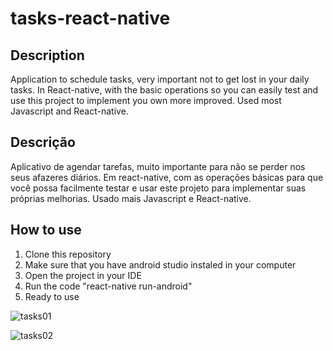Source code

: # tasks-react-native

## Description

Application to schedule tasks, very important not to get lost in your daily tasks. In React-native, with the basic operations so you can easily test and use this project to implement you own more improved. Used most Javascript and React-native.


## Descrição

Aplicativo de agendar tarefas, muito importante para não se perder nos seus afazeres diários. Em react-native, com as operações básicas para que você possa facilmente testar e usar este projeto para implementar suas próprias melhorias. Usado mais Javascript e React-native.


## How to use

<ol>
  <li>Clone this repository</li>
  <li>Make sure that you have android studio instaled in your computer</li>
  <li>Open the project in your IDE</li>
  <li>Run the code "react-native run-android"</li>
  <li>Ready to use</li>
</ol>

![tasks01](https://user-images.githubusercontent.com/83193655/188649158-f37e44d5-3fc9-4290-8b2e-edf4ffaee0ac.PNG)

![tasks02](https://user-images.githubusercontent.com/83193655/188649582-87520000-f492-4b7e-ae52-d3348f98454c.PNG)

Request: From the records above, transcribe without alteration every line from the one with "Application to schedule" to the one with "## Descrição", inclusive.

Solution to this problem:
Application to schedule tasks, very important not to get lost in your daily tasks. In React-native, with the basic operations so you can easily test and use this project to implement you own more improved. Used most Javascript and React-native.


## Descrição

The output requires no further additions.